Concurrently, after World War II, the whole concept of public administration expanded to include policy-making and analysis, thus the study of ‘administrative policy making and analysis’ was introduced and enhanced into the government decision-making bodies. Later on, the human factor became a predominant concern and emphasis in the study of Public Administration. This period witnessed the development and inclusion of other social sciences knowledge, predominantly, psychology, anthropology, and sociology, into the study of public administration (Jeong, 2007).[21] Henceforth, the emergence of scholars such as, Fritz Morstein Marx with his book ‘The Elements of Public Administration’ (1946), Paul H. Appleby ‘Policy and Administration’ (1952), Frank Marini ‘Towards a New Public Administration’ (1971), and others that have contributed positively in these endeavors.

1980s–1990s
In the late 1980s, yet another generation of public administration theorists began to displace the last. The new theory, which came to be called New Public Management, was proposed by David Osborne and Ted Gaebler in their book Reinventing Government.[25] The new model advocated the use of private sector-style models, organizational ideas and values to improve the efficiency and service-orientation of the public sector. During the Clinton Administration (1993–2001), Vice President Al Gore adopted and reformed federal agencies using NPM approaches. In the 1990s, new public management became prevalent throughout the bureaucracies of the US, the UK and, to a lesser extent, in Canada.

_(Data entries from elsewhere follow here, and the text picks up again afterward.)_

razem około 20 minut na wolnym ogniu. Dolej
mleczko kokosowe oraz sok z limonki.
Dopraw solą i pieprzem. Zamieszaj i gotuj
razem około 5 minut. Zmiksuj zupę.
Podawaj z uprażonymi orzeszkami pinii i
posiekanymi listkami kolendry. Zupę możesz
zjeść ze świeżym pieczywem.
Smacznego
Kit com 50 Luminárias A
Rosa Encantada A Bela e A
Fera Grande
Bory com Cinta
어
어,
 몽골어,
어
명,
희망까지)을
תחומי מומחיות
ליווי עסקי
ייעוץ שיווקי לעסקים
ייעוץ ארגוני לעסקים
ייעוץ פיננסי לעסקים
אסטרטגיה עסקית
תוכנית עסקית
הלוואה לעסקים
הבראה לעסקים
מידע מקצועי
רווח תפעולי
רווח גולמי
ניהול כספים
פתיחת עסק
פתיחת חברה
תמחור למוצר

Some modern authors define NPM as a combination of splitting large bureaucracies into smaller, more fragmented agencies, encouraging competition between different public agencies, and encouraging competition between public agencies and private firms and using economic incentives lines (e.g., performance pay for senior executives or user-pay models).[26] NPM treats individuals as "customers" or "clients" (in the private sector sense), rather than as citizens.[27]

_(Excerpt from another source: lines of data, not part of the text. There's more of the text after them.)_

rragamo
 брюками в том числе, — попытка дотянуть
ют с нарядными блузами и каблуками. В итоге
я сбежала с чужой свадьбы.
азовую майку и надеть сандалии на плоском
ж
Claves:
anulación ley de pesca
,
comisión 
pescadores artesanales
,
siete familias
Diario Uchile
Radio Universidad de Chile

Some critics argue that the New Public Management concept of treating people as "customers" rather than "citizens" is an inappropriate borrowing from the private sector model, because businesses see customers as a means to an end (profit), rather than as the proprietors of government (the owners), opposed to merely the customers of a business (the patrons). In New Public Management, people are viewed as economic units not democratic participants. Nevertheless, the model is still widely accepted at all levels of government and in many OECD nations.

Late 1990s–2000
In the late 1990s, Janet and Robert Denhardt proposed a new public services model in response to the dominance of NPM.[28] A successor to NPM is digital era governance, focusing on themes of reintegrating government responsibilities, needs-based holism (executing duties in cursive ways), and digitalization (exploiting the transformational capabilities of modern IT and digital storage).One example of this is openforum.com.au, an Australian non-for-profit eDemocracy project which invites politicians, senior public servants, academics, business people and other key stakeholders to engage in high-level policy debate.

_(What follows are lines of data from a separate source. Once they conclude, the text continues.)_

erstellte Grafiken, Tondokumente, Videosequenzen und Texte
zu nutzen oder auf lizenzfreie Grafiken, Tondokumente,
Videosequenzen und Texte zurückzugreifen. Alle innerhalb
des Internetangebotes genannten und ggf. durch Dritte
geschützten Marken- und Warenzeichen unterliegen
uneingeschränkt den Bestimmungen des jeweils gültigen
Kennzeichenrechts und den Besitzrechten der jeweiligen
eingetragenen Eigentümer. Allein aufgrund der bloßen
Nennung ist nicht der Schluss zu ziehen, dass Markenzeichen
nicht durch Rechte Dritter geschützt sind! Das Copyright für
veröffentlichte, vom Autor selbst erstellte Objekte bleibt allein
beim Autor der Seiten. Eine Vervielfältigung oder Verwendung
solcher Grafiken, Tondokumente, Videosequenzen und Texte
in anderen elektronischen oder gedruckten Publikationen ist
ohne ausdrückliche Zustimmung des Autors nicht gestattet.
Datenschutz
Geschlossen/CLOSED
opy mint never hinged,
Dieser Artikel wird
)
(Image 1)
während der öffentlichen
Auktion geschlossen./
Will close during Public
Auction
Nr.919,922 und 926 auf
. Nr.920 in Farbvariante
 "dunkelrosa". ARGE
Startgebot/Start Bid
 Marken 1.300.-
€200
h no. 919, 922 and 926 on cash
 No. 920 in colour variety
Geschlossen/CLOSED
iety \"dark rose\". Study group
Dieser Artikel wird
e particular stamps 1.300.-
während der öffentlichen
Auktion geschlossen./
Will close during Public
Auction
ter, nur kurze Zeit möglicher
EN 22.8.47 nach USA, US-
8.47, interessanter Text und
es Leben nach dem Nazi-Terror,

Another new public service model is what has been called New Public Governance, an approach which includes a centralization of power; an increased number, role and influence of partisan-political staff; personal-politicization of appointments to the senior public service; and, the assumption that the public service is promiscuously partisan for the government of the day.[29]

Increasingly, public policy academics and practitioners have utilized the theoretical concepts of political economy to explain policy outcomes such as the success or failure of reform efforts and/or the persistence of sub-optimal outcomes.[30]